**What you should do**. Count the lines in the entries below that contain the word "investigadores". Reply with the number alone.

[Saved entries]
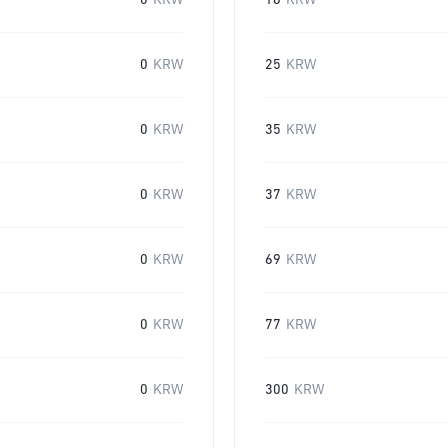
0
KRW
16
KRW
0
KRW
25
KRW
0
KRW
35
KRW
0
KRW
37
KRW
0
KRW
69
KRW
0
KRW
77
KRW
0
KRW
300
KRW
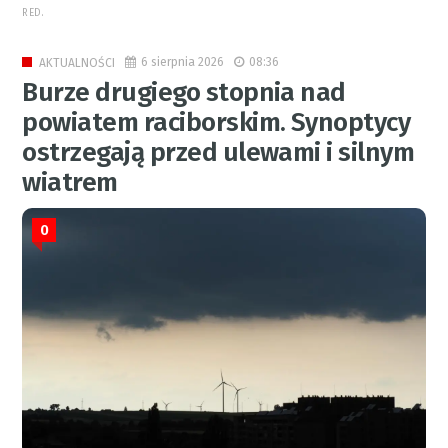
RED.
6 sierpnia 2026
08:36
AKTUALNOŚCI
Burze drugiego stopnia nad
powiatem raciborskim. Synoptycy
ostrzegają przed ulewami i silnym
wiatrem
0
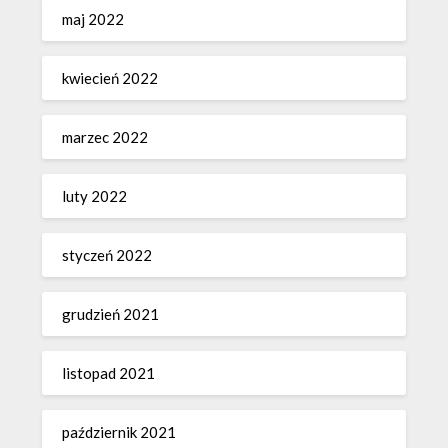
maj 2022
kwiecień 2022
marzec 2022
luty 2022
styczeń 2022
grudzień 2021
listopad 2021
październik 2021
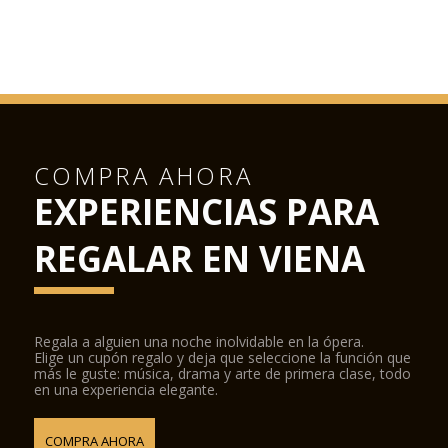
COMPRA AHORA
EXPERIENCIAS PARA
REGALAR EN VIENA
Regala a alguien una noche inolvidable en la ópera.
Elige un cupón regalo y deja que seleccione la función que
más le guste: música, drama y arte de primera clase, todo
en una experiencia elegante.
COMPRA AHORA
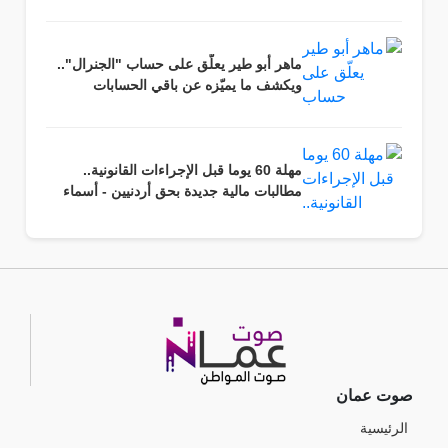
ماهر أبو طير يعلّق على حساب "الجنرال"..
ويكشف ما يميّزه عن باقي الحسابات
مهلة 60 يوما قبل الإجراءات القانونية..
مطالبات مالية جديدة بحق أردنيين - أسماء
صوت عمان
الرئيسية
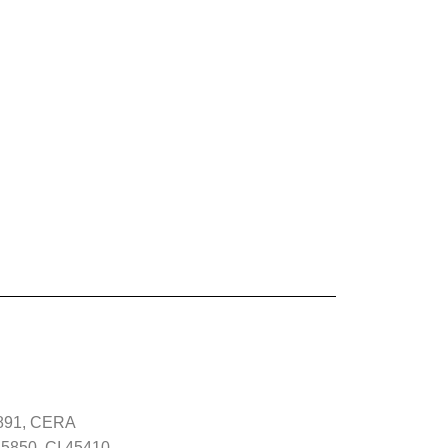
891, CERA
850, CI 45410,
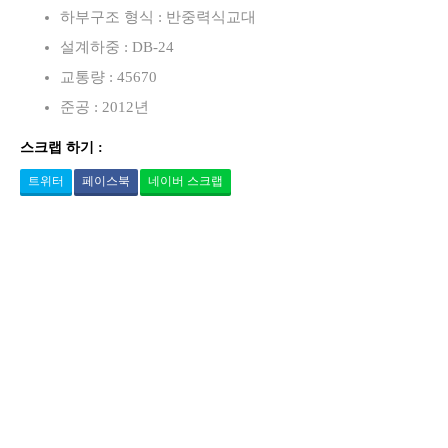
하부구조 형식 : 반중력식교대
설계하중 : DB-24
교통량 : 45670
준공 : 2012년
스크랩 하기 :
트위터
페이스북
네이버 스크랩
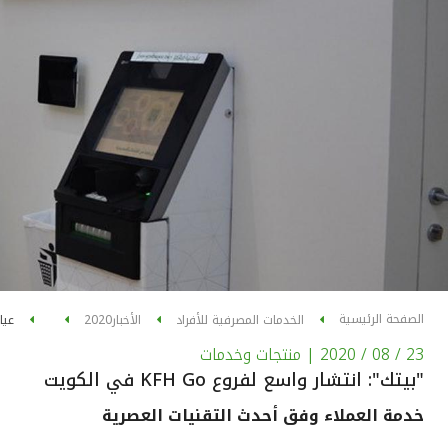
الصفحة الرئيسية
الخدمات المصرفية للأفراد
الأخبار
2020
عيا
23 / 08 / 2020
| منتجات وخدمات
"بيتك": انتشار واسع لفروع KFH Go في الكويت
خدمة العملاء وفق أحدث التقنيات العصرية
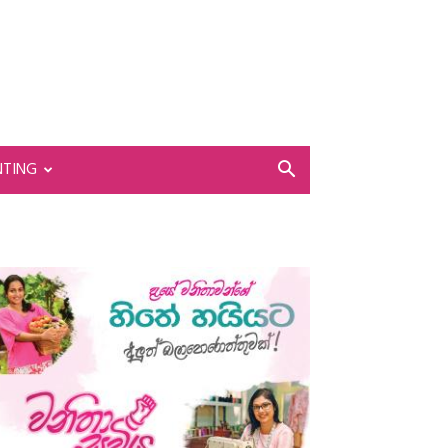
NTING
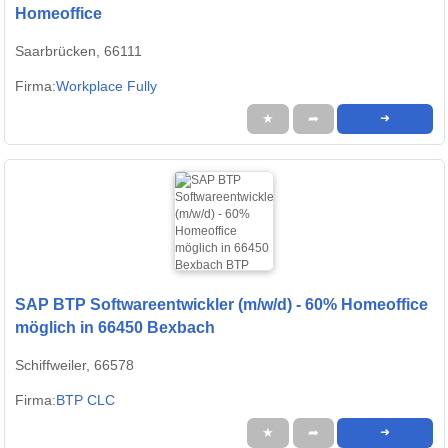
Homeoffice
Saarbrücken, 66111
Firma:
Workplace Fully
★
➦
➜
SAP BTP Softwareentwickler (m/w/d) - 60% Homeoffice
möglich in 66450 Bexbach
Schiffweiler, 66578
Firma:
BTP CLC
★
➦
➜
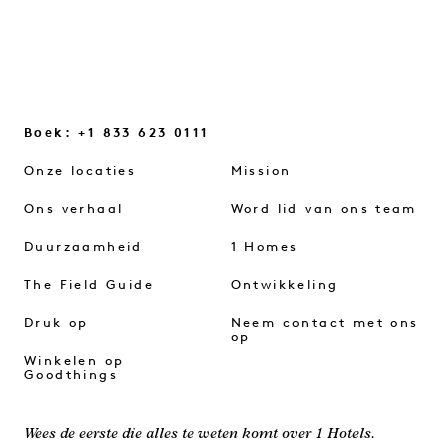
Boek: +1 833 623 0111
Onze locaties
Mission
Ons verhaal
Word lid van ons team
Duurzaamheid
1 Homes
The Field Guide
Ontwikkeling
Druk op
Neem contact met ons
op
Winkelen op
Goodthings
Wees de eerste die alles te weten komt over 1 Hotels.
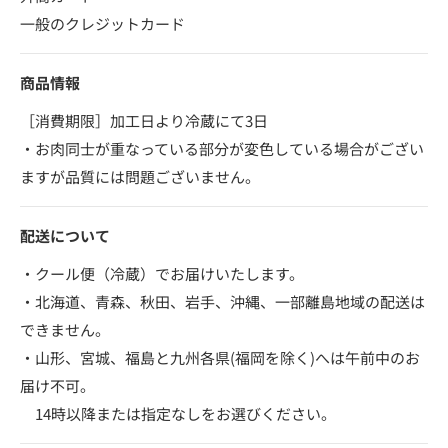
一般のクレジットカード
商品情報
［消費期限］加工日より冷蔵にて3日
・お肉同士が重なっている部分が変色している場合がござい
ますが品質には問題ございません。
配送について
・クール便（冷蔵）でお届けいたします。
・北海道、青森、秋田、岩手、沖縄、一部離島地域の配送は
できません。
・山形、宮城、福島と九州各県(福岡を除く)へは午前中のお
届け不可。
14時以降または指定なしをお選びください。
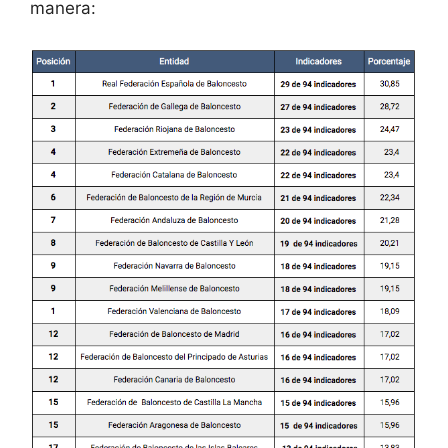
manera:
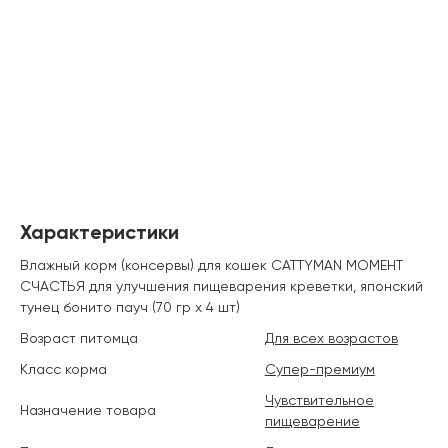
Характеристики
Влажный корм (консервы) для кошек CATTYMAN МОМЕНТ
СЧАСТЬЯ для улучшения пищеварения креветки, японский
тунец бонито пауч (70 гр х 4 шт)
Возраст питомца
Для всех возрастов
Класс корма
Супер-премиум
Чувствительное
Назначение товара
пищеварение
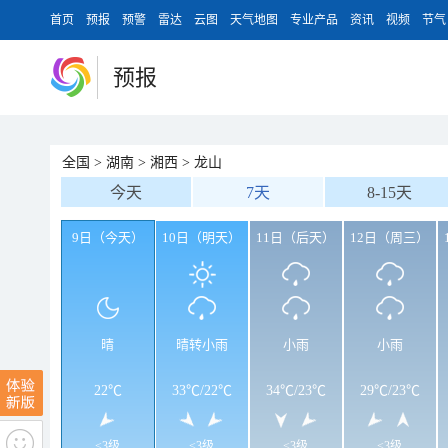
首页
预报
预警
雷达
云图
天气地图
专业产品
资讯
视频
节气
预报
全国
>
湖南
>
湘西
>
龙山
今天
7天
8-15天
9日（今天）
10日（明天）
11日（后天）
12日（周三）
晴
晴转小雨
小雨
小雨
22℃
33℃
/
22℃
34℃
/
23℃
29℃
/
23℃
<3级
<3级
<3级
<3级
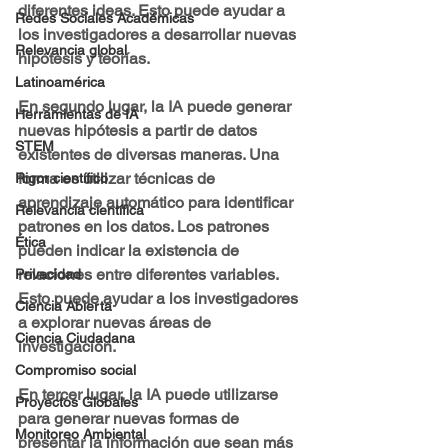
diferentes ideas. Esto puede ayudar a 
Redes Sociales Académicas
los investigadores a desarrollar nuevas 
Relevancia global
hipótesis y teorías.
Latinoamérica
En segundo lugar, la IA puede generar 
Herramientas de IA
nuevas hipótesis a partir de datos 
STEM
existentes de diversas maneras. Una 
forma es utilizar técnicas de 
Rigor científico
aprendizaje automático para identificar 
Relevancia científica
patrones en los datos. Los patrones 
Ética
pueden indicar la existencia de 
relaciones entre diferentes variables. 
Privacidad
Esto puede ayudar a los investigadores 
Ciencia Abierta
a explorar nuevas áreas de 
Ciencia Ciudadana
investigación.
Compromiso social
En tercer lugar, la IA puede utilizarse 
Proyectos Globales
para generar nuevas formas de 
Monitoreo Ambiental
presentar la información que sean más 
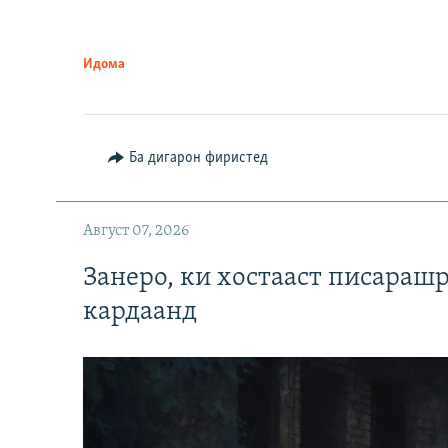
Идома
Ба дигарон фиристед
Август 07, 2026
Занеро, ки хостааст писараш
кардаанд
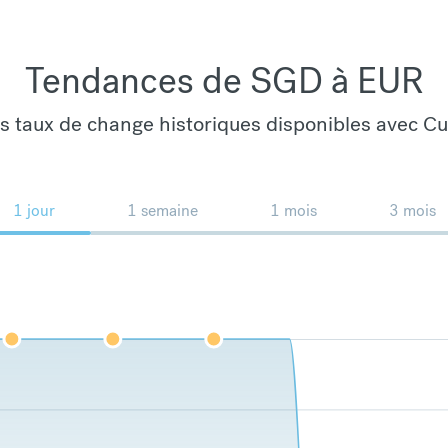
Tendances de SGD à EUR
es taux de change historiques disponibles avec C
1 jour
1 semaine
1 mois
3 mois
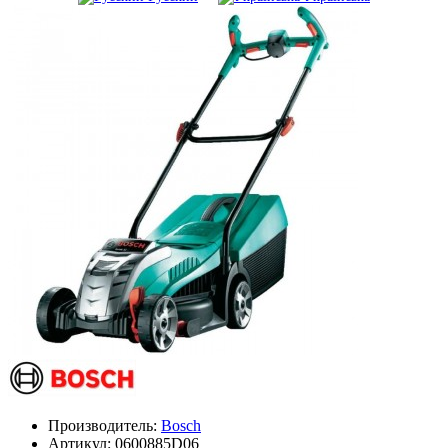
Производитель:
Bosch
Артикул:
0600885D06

**Answer section**. 2